(Stored data entries)

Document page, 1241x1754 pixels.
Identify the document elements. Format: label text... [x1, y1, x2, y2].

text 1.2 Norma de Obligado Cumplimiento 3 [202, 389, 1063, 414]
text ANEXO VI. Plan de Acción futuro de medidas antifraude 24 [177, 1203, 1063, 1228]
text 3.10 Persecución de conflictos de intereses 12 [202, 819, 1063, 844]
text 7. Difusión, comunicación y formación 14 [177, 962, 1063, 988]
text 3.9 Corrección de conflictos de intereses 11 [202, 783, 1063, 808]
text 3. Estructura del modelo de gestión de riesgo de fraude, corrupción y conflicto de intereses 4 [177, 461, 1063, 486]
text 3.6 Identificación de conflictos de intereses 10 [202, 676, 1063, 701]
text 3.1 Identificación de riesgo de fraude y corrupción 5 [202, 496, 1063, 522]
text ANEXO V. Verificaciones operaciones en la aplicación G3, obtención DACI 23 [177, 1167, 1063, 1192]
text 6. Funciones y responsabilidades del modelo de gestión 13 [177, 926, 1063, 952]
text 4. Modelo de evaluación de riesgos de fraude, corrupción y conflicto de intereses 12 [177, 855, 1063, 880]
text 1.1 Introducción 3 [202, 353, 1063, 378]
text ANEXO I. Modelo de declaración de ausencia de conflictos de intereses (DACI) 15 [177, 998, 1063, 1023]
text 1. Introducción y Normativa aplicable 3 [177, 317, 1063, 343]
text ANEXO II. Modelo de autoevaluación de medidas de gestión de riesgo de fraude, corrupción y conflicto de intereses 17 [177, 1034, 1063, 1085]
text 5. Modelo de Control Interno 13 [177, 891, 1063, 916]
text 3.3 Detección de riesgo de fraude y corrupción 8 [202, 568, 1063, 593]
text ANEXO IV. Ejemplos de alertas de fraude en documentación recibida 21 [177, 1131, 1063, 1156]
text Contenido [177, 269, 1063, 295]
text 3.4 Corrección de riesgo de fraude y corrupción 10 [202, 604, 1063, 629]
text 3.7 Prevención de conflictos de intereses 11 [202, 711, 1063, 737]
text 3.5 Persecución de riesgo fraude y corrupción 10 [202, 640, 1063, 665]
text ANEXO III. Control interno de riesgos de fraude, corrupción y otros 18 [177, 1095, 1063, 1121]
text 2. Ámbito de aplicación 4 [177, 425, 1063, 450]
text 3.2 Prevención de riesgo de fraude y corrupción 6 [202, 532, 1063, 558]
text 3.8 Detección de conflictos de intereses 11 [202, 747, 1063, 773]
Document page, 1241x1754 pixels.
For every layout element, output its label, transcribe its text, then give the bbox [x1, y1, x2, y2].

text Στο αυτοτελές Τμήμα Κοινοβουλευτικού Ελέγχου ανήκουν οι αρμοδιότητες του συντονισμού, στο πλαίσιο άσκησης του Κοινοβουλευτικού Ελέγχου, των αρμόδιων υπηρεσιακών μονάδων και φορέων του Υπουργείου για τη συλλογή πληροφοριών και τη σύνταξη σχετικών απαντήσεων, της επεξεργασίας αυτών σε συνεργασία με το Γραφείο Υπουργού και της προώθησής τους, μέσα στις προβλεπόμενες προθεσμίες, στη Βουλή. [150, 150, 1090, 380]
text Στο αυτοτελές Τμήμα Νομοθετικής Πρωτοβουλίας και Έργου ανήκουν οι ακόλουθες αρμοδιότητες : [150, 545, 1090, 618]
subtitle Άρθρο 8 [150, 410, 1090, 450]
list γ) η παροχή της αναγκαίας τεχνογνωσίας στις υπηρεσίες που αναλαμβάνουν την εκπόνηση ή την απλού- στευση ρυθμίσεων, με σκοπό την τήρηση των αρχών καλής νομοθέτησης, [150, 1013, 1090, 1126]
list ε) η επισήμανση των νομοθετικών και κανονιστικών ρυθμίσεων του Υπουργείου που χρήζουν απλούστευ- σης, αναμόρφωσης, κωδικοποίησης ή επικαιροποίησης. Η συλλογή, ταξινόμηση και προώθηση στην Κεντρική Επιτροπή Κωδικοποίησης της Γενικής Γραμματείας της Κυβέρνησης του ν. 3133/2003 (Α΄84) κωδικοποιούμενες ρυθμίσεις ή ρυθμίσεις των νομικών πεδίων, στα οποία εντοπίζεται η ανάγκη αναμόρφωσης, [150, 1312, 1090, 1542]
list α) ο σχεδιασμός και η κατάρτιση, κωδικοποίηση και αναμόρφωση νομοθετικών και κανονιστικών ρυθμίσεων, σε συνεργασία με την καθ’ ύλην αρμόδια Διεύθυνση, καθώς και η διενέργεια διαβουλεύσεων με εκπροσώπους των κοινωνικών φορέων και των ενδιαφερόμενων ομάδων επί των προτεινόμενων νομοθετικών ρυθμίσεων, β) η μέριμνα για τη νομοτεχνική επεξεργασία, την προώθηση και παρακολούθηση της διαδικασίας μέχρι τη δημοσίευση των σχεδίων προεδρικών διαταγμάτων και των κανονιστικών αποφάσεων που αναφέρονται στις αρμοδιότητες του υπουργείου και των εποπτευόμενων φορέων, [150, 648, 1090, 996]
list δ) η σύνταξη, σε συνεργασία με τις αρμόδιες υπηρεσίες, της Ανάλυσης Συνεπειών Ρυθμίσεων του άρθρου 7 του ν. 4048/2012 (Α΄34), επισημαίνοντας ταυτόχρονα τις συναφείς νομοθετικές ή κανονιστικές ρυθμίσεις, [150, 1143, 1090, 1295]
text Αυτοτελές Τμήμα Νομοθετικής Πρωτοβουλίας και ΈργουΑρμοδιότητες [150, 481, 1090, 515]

▶ What the task asks:
Quote every line of the items above verbatim, from the first through the last.

▶ Completed exercise:
Document page, 1241x1754 pixels.
Identify the document elements. Format: label text... [x1, y1, x2, y2].

text 1.2 Norma de Obligado Cumplimiento 3 [202, 389, 1063, 414]
text ANEXO VI. Plan de Acción futuro de medidas antifraude 24 [177, 1203, 1063, 1228]
text 3.10 Persecución de conflictos de intereses 12 [202, 819, 1063, 844]
text 7. Difusión, comunicación y formación 14 [177, 962, 1063, 988]
text 3.9 Corrección de conflictos de intereses 11 [202, 783, 1063, 808]
text 3. Estructura del modelo de gestión de riesgo de fraude, corrupción y conflicto de intereses 4 [177, 461, 1063, 486]
text 3.6 Identificación de conflictos de intereses 10 [202, 676, 1063, 701]
text 3.1 Identificación de riesgo de fraude y corrupción 5 [202, 496, 1063, 522]
text ANEXO V. Verificaciones operaciones en la aplicación G3, obtención DACI 23 [177, 1167, 1063, 1192]
text 6. Funciones y responsabilidades del modelo de gestión 13 [177, 926, 1063, 952]
text 4. Modelo de evaluación de riesgos de fraude, corrupción y conflicto de intereses 12 [177, 855, 1063, 880]
text 1.1 Introducción 3 [202, 353, 1063, 378]
text ANEXO I. Modelo de declaración de ausencia de conflictos de intereses (DACI) 15 [177, 998, 1063, 1023]
text 1. Introducción y Normativa aplicable 3 [177, 317, 1063, 343]
text ANEXO II. Modelo de autoevaluación de medidas de gestión de riesgo de fraude, corrupción y conflicto de intereses 17 [177, 1034, 1063, 1085]
text 5. Modelo de Control Interno 13 [177, 891, 1063, 916]
text 3.3 Detección de riesgo de fraude y corrupción 8 [202, 568, 1063, 593]
text ANEXO IV. Ejemplos de alertas de fraude en documentación recibida 21 [177, 1131, 1063, 1156]
text Contenido [177, 269, 1063, 295]
text 3.4 Corrección de riesgo de fraude y corrupción 10 [202, 604, 1063, 629]
text 3.7 Prevención de conflictos de intereses 11 [202, 711, 1063, 737]
text 3.5 Persecución de riesgo fraude y corrupción 10 [202, 640, 1063, 665]
text ANEXO III. Control interno de riesgos de fraude, corrupción y otros 18 [177, 1095, 1063, 1121]
text 2. Ámbito de aplicación 4 [177, 425, 1063, 450]
text 3.2 Prevención de riesgo de fraude y corrupción 6 [202, 532, 1063, 558]
text 3.8 Detección de conflictos de intereses 11 [202, 747, 1063, 773]
Document page, 1241x1754 pixels.
For every layout element, output its label, transcribe its text, then give the bbox [x1, y1, x2, y2].

text Στο αυτοτελές Τμήμα Κοινοβουλευτικού Ελέγχου ανήκουν οι αρμοδιότητες του συντονισμού, στο πλαίσιο άσκησης του Κοινοβουλευτικού Ελέγχου, των αρμόδιων υπηρεσιακών μονάδων και φορέων του Υπουργείου για τη συλλογή πληροφοριών και τη σύνταξη σχετικών απαντήσεων, της επεξεργασίας αυτών σε συνεργασία με το Γραφείο Υπουργού και της προώθησής τους, μέσα στις προβλεπόμενες προθεσμίες, στη Βουλή. [150, 150, 1090, 380]
text Στο αυτοτελές Τμήμα Νομοθετικής Πρωτοβουλίας και Έργου ανήκουν οι ακόλουθες αρμοδιότητες : [150, 545, 1090, 618]
subtitle Άρθρο 8 [150, 410, 1090, 450]
list γ) η παροχή της αναγκαίας τεχνογνωσίας στις υπηρεσίες που αναλαμβάνουν την εκπόνηση ή την απλού- στευση ρυθμίσεων, με σκοπό την τήρηση των αρχών καλής νομοθέτησης, [150, 1013, 1090, 1126]
list ε) η επισήμανση των νομοθετικών και κανονιστικών ρυθμίσεων του Υπουργείου που χρήζουν απλούστευ- σης, αναμόρφωσης, κωδικοποίησης ή επικαιροποίησης. Η συλλογή, ταξινόμηση και προώθηση στην Κεντρική Επιτροπή Κωδικοποίησης της Γενικής Γραμματείας της Κυβέρνησης του ν. 3133/2003 (Α΄84) κωδικοποιούμενες ρυθμίσεις ή ρυθμίσεις των νομικών πεδίων, στα οποία εντοπίζεται η ανάγκη αναμόρφωσης, [150, 1312, 1090, 1542]
list α) ο σχεδιασμός και η κατάρτιση, κωδικοποίηση και αναμόρφωση νομοθετικών και κανονιστικών ρυθμίσεων, σε συνεργασία με την καθ’ ύλην αρμόδια Διεύθυνση, καθώς και η διενέργεια διαβουλεύσεων με εκπροσώπους των κοινωνικών φορέων και των ενδιαφερόμενων ομάδων επί των προτεινόμενων νομοθετικών ρυθμίσεων, β) η μέριμνα για τη νομοτεχνική επεξεργασία, την προώθηση και παρακολούθηση της διαδικασίας μέχρι τη δημοσίευση των σχεδίων προεδρικών διαταγμάτων και των κανονιστικών αποφάσεων που αναφέρονται στις αρμοδιότητες του υπουργείου και των εποπτευόμενων φορέων, [150, 648, 1090, 996]
list δ) η σύνταξη, σε συνεργασία με τις αρμόδιες υπηρεσίες, της Ανάλυσης Συνεπειών Ρυθμίσεων του άρθρου 7 του ν. 4048/2012 (Α΄34), επισημαίνοντας ταυτόχρονα τις συναφείς νομοθετικές ή κανονιστικές ρυθμίσεις, [150, 1143, 1090, 1295]
text Αυτοτελές Τμήμα Νομοθετικής Πρωτοβουλίας και ΈργουΑρμοδιότητες [150, 481, 1090, 515]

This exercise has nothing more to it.